(Saved entries)
········
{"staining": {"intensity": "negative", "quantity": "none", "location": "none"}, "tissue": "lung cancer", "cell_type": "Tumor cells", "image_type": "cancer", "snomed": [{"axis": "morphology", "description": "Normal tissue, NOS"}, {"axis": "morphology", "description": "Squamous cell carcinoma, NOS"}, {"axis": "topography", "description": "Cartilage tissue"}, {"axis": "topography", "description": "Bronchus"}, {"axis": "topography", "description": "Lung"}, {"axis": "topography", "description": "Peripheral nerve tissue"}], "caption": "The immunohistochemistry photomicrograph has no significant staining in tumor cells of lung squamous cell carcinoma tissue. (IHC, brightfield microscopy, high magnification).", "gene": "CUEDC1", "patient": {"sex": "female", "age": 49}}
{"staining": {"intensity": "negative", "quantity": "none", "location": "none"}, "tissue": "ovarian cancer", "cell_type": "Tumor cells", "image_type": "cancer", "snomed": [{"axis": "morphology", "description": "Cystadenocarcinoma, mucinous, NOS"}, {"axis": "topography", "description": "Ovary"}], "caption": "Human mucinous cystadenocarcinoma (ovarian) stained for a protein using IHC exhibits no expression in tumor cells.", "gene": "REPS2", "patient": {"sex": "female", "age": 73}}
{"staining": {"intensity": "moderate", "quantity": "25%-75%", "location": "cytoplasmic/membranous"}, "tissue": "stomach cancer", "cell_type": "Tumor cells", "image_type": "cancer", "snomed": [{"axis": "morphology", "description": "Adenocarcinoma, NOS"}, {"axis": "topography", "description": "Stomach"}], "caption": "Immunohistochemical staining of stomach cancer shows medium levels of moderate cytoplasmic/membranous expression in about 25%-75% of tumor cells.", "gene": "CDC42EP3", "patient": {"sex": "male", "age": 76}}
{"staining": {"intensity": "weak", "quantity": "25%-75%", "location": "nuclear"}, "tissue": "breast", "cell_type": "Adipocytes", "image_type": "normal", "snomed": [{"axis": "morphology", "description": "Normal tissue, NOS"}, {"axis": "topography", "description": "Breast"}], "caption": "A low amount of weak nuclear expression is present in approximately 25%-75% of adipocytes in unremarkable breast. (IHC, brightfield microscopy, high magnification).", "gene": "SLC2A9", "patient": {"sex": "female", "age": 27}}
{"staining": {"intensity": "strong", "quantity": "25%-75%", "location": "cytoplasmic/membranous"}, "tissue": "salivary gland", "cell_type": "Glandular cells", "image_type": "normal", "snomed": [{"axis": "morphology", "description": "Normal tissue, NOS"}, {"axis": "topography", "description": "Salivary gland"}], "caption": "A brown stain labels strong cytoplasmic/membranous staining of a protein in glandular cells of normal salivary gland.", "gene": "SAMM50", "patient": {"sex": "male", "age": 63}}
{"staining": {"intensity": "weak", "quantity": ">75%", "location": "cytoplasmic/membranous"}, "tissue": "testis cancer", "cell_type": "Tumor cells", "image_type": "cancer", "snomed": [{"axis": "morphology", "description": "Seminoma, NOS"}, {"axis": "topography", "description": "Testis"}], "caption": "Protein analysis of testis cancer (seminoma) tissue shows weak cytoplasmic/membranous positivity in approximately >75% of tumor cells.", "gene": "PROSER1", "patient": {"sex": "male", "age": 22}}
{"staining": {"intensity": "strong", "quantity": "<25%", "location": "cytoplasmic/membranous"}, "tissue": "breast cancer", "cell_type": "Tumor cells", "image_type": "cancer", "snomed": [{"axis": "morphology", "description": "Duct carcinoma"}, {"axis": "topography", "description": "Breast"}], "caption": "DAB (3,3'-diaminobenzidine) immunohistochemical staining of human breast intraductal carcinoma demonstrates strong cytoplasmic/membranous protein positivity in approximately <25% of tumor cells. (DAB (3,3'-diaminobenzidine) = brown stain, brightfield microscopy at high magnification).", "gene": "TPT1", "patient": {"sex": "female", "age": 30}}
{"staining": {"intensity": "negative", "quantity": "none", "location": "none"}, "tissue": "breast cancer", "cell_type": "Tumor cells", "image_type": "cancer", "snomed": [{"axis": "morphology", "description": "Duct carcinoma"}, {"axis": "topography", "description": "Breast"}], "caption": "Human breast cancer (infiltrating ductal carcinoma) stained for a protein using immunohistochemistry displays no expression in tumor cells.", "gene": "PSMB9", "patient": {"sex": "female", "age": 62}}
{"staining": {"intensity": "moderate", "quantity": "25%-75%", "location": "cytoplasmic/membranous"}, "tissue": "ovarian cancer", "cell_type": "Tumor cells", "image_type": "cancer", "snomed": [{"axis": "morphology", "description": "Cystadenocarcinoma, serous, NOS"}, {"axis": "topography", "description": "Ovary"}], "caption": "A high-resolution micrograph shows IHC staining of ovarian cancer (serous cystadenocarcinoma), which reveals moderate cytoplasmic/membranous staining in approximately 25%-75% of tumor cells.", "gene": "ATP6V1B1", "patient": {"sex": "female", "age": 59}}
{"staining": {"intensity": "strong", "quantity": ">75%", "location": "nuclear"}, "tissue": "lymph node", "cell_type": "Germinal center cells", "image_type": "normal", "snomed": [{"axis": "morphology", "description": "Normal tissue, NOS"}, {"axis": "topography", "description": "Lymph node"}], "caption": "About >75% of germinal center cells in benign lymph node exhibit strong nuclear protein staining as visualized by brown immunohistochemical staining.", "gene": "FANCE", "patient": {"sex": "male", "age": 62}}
········
TRY IT:
Copy out all of the records above with nothing altered.

RESPONSE BELOW:
{"staining": {"intensity": "negative", "quantity": "none", "location": "none"}, "tissue": "lung cancer", "cell_type": "Tumor cells", "image_type": "cancer", "snomed": [{"axis": "morphology", "description": "Normal tissue, NOS"}, {"axis": "morphology", "description": "Squamous cell carcinoma, NOS"}, {"axis": "topography", "description": "Cartilage tissue"}, {"axis": "topography", "description": "Bronchus"}, {"axis": "topography", "description": "Lung"}, {"axis": "topography", "description": "Peripheral nerve tissue"}], "caption": "The immunohistochemistry photomicrograph has no significant staining in tumor cells of lung squamous cell carcinoma tissue. (IHC, brightfield microscopy, high magnification).", "gene": "CUEDC1", "patient": {"sex": "female", "age": 49}}
{"staining": {"intensity": "negative", "quantity": "none", "location": "none"}, "tissue": "ovarian cancer", "cell_type": "Tumor cells", "image_type": "cancer", "snomed": [{"axis": "morphology", "description": "Cystadenocarcinoma, mucinous, NOS"}, {"axis": "topography", "description": "Ovary"}], "caption": "Human mucinous cystadenocarcinoma (ovarian) stained for a protein using IHC exhibits no expression in tumor cells.", "gene": "REPS2", "patient": {"sex": "female", "age": 73}}
{"staining": {"intensity": "moderate", "quantity": "25%-75%", "location": "cytoplasmic/membranous"}, "tissue": "stomach cancer", "cell_type": "Tumor cells", "image_type": "cancer", "snomed": [{"axis": "morphology", "description": "Adenocarcinoma, NOS"}, {"axis": "topography", "description": "Stomach"}], "caption": "Immunohistochemical staining of stomach cancer shows medium levels of moderate cytoplasmic/membranous expression in about 25%-75% of tumor cells.", "gene": "CDC42EP3", "patient": {"sex": "male", "age": 76}}
{"staining": {"intensity": "weak", "quantity": "25%-75%", "location": "nuclear"}, "tissue": "breast", "cell_type": "Adipocytes", "image_type": "normal", "snomed": [{"axis": "morphology", "description": "Normal tissue, NOS"}, {"axis": "topography", "description": "Breast"}], "caption": "A low amount of weak nuclear expression is present in approximately 25%-75% of adipocytes in unremarkable breast. (IHC, brightfield microscopy, high magnification).", "gene": "SLC2A9", "patient": {"sex": "female", "age": 27}}
{"staining": {"intensity": "strong", "quantity": "25%-75%", "location": "cytoplasmic/membranous"}, "tissue": "salivary gland", "cell_type": "Glandular cells", "image_type": "normal", "snomed": [{"axis": "morphology", "description": "Normal tissue, NOS"}, {"axis": "topography", "description": "Salivary gland"}], "caption": "A brown stain labels strong cytoplasmic/membranous staining of a protein in glandular cells of normal salivary gland.", "gene": "SAMM50", "patient": {"sex": "male", "age": 63}}
{"staining": {"intensity": "weak", "quantity": ">75%", "location": "cytoplasmic/membranous"}, "tissue": "testis cancer", "cell_type": "Tumor cells", "image_type": "cancer", "snomed": [{"axis": "morphology", "description": "Seminoma, NOS"}, {"axis": "topography", "description": "Testis"}], "caption": "Protein analysis of testis cancer (seminoma) tissue shows weak cytoplasmic/membranous positivity in approximately >75% of tumor cells.", "gene": "PROSER1", "patient": {"sex": "male", "age": 22}}
{"staining": {"intensity": "strong", "quantity": "<25%", "location": "cytoplasmic/membranous"}, "tissue": "breast cancer", "cell_type": "Tumor cells", "image_type": "cancer", "snomed": [{"axis": "morphology", "description": "Duct carcinoma"}, {"axis": "topography", "description": "Breast"}], "caption": "DAB (3,3'-diaminobenzidine) immunohistochemical staining of human breast intraductal carcinoma demonstrates strong cytoplasmic/membranous protein positivity in approximately <25% of tumor cells. (DAB (3,3'-diaminobenzidine) = brown stain, brightfield microscopy at high magnification).", "gene": "TPT1", "patient": {"sex": "female", "age": 30}}
{"staining": {"intensity": "negative", "quantity": "none", "location": "none"}, "tissue": "breast cancer", "cell_type": "Tumor cells", "image_type": "cancer", "snomed": [{"axis": "morphology", "description": "Duct carcinoma"}, {"axis": "topography", "description": "Breast"}], "caption": "Human breast cancer (infiltrating ductal carcinoma) stained for a protein using immunohistochemistry displays no expression in tumor cells.", "gene": "PSMB9", "patient": {"sex": "female", "age": 62}}
{"staining": {"intensity": "moderate", "quantity": "25%-75%", "location": "cytoplasmic/membranous"}, "tissue": "ovarian cancer", "cell_type": "Tumor cells", "image_type": "cancer", "snomed": [{"axis": "morphology", "description": "Cystadenocarcinoma, serous, NOS"}, {"axis": "topography", "description": "Ovary"}], "caption": "A high-resolution micrograph shows IHC staining of ovarian cancer (serous cystadenocarcinoma), which reveals moderate cytoplasmic/membranous staining in approximately 25%-75% of tumor cells.", "gene": "ATP6V1B1", "patient": {"sex": "female", "age": 59}}
{"staining": {"intensity": "strong", "quantity": ">75%", "location": "nuclear"}, "tissue": "lymph node", "cell_type": "Germinal center cells", "image_type": "normal", "snomed": [{"axis": "morphology", "description": "Normal tissue, NOS"}, {"axis": "topography", "description": "Lymph node"}], "caption": "About >75% of germinal center cells in benign lymph node exhibit strong nuclear protein staining as visualized by brown immunohistochemical staining.", "gene": "FANCE", "patient": {"sex": "male", "age": 62}}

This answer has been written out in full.